(PROVIDED PASSAGE)
Probl Endokrinol (Mosk). 1992 Nov-Dec;38(6):34-5.
Use of the lipolytic drug mevacor in the treatment of patients with diabetes mellitus.
Balabolkin MI, Mamaeva GG, Poliakova IA, Kniazeva AP.

Stable compensation of diabetes mellitus, including normolipidemia, underlies the therapy of diabetic angiopathies. Mevacor represents a nonactive lactone form of a certain hydroxy acid, a potent inhibitor of endogenous synthesis of cholesterol, conducive to blood cholesterol reduction. The aim of the present study was the assessment of the efficacy of this drug in therapy of patients with diabetes mellitus. Ten patients were administered mevacor in a dose of 20 mg for a month. Such therapy was conducive to a significant reduction of the levels of cholesterol, LNP cholesterol, triglycerides, and cholesterol/LVP ratio. It also promoted a reduction of the content of lipid peroxidation products in the blood, these products being an active factor of vessel destruction. The levels of hydroperoxides, blood serum and red cell malonic dialdehyde, and superoxide dismutase were also reduced. These results necessitate addition of mevacor to a complex of therapy for diabetes to normalize lipid metabolism.


Kardiologiia. 1992 Jun;32(6):19-21.
Effects of lovastatin (mevacor) on platelet function in hypercholesterolemia in patients with ischemic heart disease.
Shalaev SV, Safiullina ZM, Zhuravleva TD, Nikitina VI, Baranova TA.

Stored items
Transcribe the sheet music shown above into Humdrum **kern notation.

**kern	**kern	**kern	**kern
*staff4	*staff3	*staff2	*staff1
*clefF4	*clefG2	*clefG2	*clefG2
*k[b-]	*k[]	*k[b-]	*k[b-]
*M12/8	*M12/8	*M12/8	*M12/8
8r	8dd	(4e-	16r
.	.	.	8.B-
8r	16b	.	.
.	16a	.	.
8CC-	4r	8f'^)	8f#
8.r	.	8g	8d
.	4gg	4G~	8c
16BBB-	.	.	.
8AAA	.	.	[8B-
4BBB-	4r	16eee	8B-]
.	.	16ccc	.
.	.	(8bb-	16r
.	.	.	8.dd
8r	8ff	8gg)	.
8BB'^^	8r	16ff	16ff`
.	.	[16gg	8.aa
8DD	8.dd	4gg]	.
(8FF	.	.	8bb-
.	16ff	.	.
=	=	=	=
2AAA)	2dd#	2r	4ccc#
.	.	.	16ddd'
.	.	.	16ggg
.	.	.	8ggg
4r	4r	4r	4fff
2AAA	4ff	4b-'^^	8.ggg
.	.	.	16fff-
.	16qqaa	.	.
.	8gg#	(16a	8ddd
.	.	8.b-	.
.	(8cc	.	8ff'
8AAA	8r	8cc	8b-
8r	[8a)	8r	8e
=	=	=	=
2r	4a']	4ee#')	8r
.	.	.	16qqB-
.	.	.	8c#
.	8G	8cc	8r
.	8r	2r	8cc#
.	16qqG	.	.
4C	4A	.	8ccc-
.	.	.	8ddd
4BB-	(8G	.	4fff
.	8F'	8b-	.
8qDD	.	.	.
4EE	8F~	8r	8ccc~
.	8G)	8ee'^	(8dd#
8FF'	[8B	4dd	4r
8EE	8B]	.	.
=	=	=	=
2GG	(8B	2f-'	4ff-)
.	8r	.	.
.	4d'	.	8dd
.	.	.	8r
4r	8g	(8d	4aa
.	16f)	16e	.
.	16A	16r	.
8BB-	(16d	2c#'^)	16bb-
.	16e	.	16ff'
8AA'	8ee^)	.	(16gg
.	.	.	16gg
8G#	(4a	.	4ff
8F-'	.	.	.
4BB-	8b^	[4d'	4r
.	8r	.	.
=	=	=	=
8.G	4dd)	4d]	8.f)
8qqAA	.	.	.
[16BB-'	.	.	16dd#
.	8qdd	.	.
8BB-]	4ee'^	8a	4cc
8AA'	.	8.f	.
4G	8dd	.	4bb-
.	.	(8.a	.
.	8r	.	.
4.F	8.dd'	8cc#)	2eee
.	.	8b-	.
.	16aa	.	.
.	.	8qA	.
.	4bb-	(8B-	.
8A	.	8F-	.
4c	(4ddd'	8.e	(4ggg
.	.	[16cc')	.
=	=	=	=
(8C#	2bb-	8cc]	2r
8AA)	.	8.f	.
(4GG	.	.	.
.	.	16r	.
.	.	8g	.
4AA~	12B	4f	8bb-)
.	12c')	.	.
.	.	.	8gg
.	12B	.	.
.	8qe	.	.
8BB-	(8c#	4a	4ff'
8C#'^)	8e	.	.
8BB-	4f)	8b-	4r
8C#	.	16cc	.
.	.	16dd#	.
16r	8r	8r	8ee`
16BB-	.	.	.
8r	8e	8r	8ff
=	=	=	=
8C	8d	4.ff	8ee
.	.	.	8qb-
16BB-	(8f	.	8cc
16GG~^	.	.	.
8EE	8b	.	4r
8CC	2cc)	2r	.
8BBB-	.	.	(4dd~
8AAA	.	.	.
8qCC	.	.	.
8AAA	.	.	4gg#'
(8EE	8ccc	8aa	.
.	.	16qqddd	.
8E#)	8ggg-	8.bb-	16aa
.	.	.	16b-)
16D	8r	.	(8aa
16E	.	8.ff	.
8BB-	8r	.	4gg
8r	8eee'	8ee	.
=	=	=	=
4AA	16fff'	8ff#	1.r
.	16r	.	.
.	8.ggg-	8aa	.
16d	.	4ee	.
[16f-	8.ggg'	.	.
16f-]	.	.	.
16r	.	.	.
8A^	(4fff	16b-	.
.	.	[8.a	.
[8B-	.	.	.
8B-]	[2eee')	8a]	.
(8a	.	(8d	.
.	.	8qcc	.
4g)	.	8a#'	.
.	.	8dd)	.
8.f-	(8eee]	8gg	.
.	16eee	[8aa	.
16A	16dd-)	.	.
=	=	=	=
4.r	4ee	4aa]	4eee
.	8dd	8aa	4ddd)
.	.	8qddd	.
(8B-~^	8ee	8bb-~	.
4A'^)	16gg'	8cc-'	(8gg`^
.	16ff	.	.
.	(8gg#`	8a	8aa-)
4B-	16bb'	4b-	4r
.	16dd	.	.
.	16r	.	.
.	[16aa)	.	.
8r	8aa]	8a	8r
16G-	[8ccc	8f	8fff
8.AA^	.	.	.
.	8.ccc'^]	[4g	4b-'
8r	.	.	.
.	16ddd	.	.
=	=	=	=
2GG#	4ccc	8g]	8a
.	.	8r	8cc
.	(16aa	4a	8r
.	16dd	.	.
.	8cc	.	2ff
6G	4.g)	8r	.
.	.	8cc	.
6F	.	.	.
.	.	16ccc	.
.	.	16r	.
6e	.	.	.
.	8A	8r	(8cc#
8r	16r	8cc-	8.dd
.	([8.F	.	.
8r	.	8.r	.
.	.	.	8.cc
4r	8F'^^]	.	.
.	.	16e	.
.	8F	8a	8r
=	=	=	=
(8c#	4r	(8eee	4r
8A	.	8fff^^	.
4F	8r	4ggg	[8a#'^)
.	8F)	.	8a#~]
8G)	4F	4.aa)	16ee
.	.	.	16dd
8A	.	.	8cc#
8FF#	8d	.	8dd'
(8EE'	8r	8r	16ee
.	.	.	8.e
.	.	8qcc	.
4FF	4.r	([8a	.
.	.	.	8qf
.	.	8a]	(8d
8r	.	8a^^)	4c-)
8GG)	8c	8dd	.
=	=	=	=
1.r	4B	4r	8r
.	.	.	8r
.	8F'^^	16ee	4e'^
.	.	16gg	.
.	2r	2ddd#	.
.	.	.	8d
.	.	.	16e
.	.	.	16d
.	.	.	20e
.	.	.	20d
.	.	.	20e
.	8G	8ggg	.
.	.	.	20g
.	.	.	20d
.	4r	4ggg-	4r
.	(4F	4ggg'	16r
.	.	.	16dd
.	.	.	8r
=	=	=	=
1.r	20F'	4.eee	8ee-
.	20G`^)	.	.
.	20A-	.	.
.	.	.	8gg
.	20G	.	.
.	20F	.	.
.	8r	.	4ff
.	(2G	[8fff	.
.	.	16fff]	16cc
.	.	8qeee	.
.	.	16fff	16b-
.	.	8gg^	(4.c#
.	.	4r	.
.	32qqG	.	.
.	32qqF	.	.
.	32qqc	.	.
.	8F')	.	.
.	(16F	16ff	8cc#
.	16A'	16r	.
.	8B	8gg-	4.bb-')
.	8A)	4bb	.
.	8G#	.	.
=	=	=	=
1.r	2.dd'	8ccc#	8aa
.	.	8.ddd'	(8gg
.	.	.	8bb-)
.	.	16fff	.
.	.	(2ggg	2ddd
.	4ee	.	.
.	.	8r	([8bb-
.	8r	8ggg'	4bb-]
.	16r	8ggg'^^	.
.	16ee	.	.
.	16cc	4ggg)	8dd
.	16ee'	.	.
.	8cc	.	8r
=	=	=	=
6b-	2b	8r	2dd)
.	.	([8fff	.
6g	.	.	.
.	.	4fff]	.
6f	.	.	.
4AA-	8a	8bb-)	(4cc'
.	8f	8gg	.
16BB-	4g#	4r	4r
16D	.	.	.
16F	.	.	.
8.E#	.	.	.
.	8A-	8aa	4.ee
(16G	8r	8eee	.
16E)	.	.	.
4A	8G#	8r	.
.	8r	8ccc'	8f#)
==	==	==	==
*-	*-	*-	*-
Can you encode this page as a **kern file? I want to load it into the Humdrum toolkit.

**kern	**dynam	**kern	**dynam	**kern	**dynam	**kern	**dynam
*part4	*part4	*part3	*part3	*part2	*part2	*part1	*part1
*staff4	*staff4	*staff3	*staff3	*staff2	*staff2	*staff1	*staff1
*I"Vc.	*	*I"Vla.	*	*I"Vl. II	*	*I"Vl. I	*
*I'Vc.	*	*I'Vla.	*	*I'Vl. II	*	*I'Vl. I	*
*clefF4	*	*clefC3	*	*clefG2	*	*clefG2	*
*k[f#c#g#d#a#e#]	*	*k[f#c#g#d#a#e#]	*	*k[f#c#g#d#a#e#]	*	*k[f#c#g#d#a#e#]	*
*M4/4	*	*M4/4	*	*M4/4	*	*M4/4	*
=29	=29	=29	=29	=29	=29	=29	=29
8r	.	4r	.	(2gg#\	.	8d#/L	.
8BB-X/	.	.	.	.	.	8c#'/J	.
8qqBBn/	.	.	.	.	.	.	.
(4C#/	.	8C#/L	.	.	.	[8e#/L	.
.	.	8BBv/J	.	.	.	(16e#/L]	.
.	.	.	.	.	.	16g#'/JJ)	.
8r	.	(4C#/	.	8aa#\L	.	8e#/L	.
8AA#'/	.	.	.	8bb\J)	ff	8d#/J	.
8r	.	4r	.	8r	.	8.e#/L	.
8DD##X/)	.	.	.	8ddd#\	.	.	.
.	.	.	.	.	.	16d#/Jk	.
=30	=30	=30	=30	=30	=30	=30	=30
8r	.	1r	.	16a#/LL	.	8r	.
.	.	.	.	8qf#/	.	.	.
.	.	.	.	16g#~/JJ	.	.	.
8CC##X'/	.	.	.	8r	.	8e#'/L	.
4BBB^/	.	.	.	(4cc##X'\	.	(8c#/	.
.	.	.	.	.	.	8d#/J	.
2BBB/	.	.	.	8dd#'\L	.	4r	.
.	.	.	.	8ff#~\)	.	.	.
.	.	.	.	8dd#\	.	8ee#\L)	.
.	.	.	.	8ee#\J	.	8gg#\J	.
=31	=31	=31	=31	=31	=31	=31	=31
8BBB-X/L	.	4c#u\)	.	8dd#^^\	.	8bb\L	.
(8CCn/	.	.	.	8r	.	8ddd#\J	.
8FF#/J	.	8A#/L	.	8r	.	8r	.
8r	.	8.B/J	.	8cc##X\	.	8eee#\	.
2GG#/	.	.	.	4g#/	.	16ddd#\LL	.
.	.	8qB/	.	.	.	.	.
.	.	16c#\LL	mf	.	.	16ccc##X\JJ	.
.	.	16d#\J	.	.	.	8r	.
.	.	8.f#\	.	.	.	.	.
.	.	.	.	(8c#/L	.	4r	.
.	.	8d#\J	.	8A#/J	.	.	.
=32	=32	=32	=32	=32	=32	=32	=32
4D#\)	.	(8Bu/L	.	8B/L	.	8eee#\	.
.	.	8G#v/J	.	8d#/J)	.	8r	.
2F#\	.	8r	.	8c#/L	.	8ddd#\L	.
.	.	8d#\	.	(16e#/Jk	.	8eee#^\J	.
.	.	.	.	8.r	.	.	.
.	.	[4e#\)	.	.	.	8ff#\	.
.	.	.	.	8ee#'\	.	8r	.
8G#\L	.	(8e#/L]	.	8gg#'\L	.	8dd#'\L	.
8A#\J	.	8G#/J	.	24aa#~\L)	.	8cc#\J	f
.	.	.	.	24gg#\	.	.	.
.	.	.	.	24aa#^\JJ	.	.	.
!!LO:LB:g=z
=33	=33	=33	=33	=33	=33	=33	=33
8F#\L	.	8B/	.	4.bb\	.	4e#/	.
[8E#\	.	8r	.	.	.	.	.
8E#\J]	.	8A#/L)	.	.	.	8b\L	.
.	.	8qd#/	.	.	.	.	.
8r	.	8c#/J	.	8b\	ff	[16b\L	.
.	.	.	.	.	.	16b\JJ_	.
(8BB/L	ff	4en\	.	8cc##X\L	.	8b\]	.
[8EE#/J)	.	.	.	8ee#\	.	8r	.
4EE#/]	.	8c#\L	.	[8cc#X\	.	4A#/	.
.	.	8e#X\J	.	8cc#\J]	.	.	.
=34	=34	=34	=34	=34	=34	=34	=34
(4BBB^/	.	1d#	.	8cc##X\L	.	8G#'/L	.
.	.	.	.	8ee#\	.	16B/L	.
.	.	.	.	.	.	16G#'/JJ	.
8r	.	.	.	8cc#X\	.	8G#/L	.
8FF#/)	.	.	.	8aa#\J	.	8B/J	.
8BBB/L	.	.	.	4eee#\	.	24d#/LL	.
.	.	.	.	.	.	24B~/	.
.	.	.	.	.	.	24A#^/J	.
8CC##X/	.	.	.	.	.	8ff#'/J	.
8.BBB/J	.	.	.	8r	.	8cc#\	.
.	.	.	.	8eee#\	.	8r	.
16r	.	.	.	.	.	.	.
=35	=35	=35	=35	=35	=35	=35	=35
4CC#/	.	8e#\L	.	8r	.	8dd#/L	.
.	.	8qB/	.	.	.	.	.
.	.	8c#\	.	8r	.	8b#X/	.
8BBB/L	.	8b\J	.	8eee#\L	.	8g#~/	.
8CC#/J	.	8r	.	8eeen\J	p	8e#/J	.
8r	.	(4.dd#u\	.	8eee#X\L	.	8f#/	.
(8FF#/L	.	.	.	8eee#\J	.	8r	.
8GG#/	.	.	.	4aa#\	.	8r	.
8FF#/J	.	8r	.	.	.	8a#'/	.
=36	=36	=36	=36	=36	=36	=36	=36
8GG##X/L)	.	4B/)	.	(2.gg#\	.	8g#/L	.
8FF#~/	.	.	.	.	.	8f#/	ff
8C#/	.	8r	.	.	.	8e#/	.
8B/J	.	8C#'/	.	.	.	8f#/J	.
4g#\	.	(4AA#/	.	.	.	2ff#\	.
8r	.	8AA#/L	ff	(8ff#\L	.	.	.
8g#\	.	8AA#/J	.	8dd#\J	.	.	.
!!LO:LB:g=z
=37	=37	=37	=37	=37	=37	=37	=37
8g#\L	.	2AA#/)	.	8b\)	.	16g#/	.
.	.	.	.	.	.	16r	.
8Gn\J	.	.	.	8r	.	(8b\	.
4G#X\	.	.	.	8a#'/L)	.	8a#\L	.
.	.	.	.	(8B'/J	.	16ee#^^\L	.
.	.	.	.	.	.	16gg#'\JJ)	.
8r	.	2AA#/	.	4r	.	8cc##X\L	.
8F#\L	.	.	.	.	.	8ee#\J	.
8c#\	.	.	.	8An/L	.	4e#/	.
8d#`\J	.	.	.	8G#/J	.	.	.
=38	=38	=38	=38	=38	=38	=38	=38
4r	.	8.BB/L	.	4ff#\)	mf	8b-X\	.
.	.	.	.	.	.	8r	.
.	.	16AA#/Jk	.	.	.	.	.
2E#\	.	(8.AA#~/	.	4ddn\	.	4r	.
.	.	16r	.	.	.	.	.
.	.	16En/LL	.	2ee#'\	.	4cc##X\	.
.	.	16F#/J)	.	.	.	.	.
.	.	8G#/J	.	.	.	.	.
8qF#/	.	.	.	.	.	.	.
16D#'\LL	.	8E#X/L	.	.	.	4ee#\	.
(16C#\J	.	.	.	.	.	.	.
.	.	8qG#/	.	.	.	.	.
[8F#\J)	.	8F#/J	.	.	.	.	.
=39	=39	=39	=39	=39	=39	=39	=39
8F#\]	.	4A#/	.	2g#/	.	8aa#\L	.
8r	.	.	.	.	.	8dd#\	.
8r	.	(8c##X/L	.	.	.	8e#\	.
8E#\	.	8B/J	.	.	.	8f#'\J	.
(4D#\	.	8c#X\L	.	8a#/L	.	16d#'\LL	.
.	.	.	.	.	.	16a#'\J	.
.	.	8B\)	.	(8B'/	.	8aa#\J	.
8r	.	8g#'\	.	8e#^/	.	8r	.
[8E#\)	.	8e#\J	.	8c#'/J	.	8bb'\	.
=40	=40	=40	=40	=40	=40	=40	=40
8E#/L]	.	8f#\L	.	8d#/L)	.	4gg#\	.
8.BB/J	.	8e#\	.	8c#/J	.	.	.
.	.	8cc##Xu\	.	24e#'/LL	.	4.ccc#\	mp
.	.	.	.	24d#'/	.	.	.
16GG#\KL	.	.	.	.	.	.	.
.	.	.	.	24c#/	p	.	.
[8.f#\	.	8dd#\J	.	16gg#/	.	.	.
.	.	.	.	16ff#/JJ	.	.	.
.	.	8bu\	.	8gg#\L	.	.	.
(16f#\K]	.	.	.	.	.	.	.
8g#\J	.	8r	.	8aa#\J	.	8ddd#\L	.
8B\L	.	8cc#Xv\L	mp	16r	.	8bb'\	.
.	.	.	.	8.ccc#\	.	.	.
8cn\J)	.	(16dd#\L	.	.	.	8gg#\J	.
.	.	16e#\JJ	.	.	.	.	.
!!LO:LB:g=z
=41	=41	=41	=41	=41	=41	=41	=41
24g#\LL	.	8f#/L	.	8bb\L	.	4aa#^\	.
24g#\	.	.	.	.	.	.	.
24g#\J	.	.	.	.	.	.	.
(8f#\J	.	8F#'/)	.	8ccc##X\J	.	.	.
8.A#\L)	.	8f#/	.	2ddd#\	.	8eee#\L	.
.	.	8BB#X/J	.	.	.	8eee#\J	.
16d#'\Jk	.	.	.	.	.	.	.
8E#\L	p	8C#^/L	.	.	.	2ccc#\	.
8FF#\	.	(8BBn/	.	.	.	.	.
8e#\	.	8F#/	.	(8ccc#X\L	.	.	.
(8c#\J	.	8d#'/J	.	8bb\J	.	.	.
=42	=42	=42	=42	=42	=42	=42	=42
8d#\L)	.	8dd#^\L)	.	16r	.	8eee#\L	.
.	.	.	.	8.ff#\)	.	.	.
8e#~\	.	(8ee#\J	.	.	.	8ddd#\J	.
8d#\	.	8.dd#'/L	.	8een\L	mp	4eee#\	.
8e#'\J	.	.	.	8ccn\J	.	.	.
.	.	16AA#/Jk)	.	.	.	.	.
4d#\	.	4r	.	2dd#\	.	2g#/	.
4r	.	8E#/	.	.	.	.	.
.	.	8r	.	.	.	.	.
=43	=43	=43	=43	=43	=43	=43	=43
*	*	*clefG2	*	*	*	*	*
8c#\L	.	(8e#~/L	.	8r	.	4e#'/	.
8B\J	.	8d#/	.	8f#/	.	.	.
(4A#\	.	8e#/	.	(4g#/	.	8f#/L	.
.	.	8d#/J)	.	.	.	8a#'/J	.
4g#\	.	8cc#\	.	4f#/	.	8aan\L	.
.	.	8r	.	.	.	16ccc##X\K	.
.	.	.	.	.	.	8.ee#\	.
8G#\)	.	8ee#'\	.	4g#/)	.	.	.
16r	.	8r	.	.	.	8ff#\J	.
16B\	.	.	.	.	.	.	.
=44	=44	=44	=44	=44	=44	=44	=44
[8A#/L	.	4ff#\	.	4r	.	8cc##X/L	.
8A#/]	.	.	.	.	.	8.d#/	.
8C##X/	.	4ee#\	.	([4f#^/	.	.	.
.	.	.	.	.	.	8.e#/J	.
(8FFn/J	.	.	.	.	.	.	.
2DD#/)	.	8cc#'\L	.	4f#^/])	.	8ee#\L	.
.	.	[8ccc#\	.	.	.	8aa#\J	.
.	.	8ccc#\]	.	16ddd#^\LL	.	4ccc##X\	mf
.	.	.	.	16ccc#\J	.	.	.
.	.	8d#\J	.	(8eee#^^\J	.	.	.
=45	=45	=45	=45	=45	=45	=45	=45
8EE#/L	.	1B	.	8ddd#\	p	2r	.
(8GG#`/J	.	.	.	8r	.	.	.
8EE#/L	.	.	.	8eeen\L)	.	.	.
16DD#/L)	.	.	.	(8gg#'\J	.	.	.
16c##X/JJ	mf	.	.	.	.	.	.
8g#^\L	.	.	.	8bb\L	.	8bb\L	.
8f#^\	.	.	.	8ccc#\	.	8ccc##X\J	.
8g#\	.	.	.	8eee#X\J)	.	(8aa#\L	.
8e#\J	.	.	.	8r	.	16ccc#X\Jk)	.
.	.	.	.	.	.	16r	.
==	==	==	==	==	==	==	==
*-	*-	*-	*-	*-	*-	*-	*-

(ASSIGNMENT A)
Reproduce a portion of the mevacor passage word for word, beginning at the words "Kardiologiia. 1992 Jun;32(6):19-21." and stopping after the words "VI, Baranova TA.".
(ASSIGNMENT B)
State whether each of the following statements agrees with the mevacor passage, answering yes or no and quoting the deciding words. (i) Ten patients were given mevacor at 20 mg for a month. (ii) The therapy raised the level of superoxide dismutase. (iii) The study of lovastatin and platelet function appeared in Kardiologiia in 1992.

(YOUR RESPONSE A)
Kardiologiia. 1992 Jun;32(6):19-21.
Effects of lovastatin (mevacor) on platelet function in hypercholesterolemia in patients with ischemic heart disease.
Shalaev SV, Safiullina ZM, Zhuravleva TD, Nikitina VI, Baranova TA.

(YOUR RESPONSE B)
(i) Yes: "Ten patients were administered mevacor in a dose of 20 mg for a month."
(ii) No: "The levels of hydroperoxides, blood serum and red cell malonic dialdehyde, and superoxide dismutase were also reduced."
(iii) Yes: "Kardiologiia. 1992 Jun;32(6):19-21."